New Zealand radiologist

Barbara Eva Hochstein is a German–New Zealand radiologist, and radiology educator. She is one of New Zealand's longest-serving radiologists, and has led the establishment of mobile breastscreening services, the use of pregnancy scans for family violence detection, and the provision of out-of-hours radiology advice across Australia and New Zealand. In 2024 Hochstein was appointed a Member of the New Zealand Order of Merit for services to radiology and education.

==Early life and education==
Hochstein is originally German, and arrived in New Zealand with her parents at the age of seven. She became a New Zealand citizen fifty years later, having waited until dual citizenship was permitted. Hochstein completed her medical degree at the University of Otago in 1982.

==Career==

Hochstein is based in Rotorua, and is one of New Zealand's longest-serving radiologists. She has been a Fellow of the Royal Australian and New Zealand College of Radiologists since 1990, and is a Fellowship Examiner. She has been a consultant radiologist at Rotorua Hospital since 1999. Between 1999 and 2016 Hochstein was clinical director of the Bay of Plenty Breastscreen Aotearoa service, and has previously been the medical advisor to the Breast Cancer Foundation.

Hochstein established initiatives to improve communication between radiologists and surgeons, pathologists, oncologists, chemotherapy nurses, and practitioners, encouraging the use of a common language.
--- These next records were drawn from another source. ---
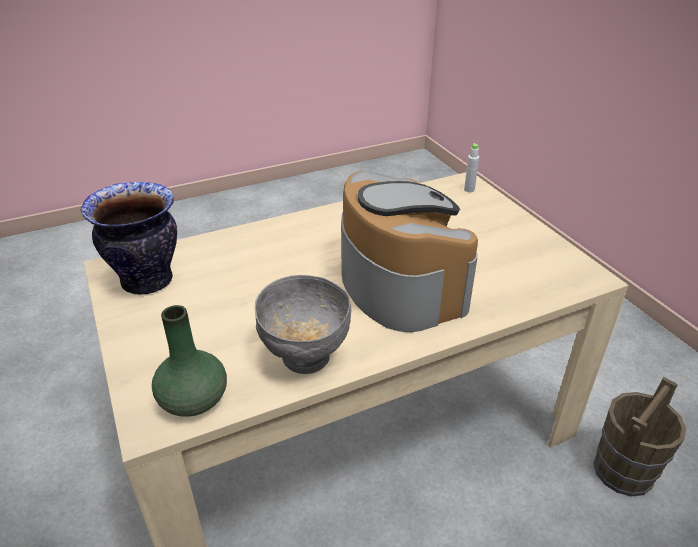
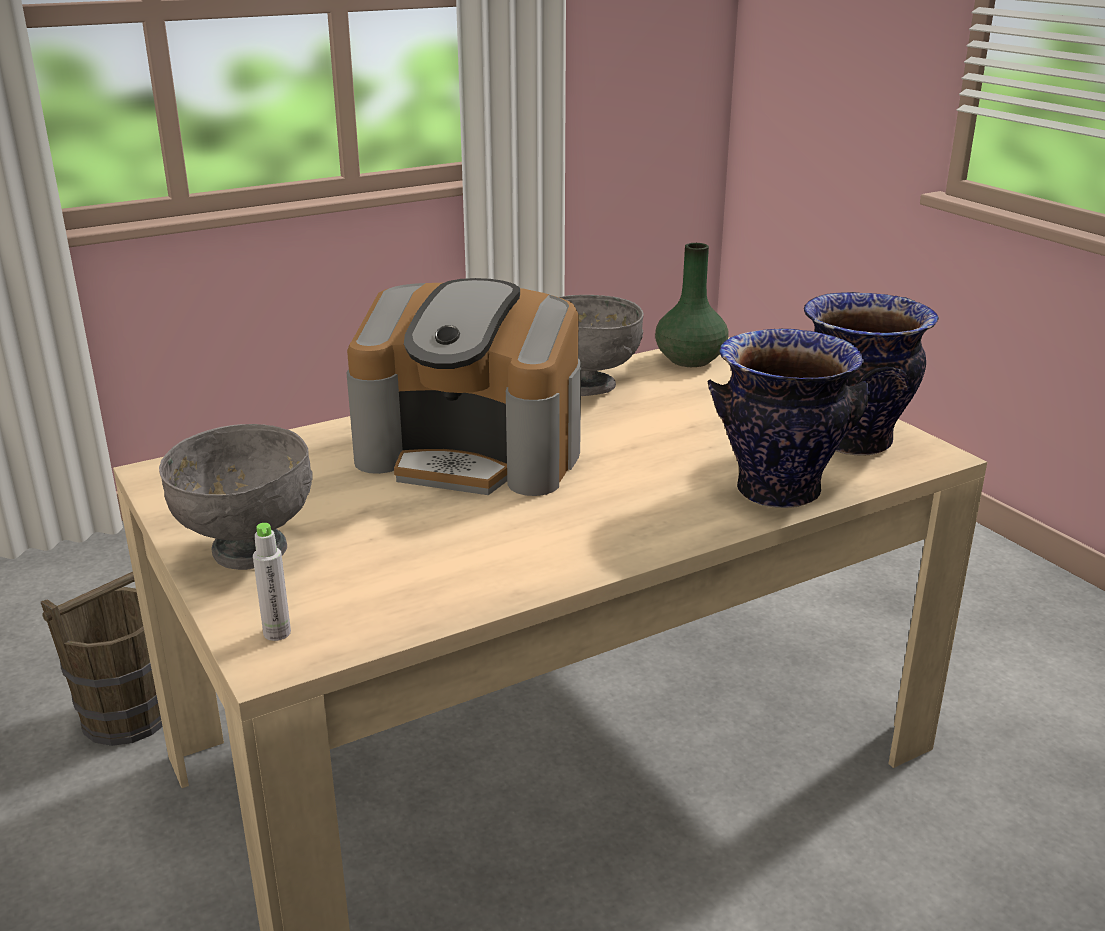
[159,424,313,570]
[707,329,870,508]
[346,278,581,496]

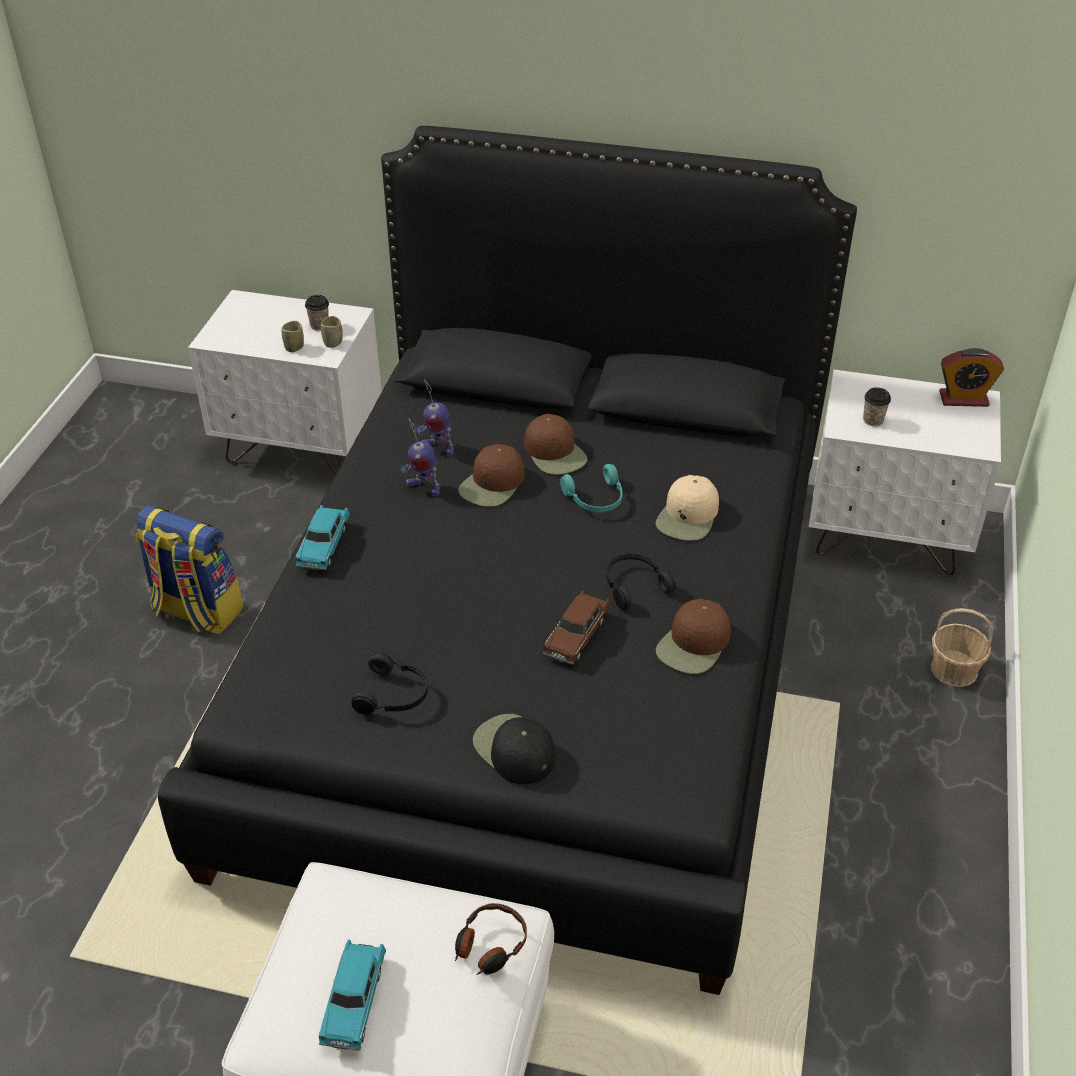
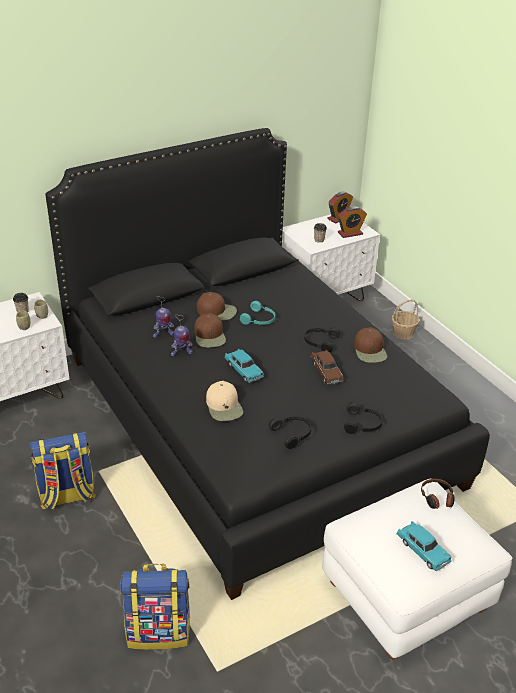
[120,564,190,650]
[338,206,367,238]
[224,349,264,383]
[206,381,243,421]
[344,402,383,434]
She set up mobile breast screening services for rural areas, and convened a conference on the use of pregnancy ultrasounds for family violence detection.

Hochstein founded the Aratika Cancer Trust in 2011, of which she was chair until 2019, and of which she is now patron and medical advisor. The trust promotes integrative care for cancer patients, which is the use of evidence-based complementary therapies alongside medical treatment. The trust also runs workshops, support programmes and retreats for patients and their families.

Hochstein is a Clinical Senior Lecturer in Radiology at the University of Auckland, and has received fifteen 'best guest lecturer' awards. In 2024 she took a temporary position based in London in order to provide out-of-hours radiology services to hospitals in New Zealand and Australia.

==Honours and awards==
In the 2024 New Year Honours Hochstein was appointed a Member of the New Zealand Order of Merit for services to radiology and education.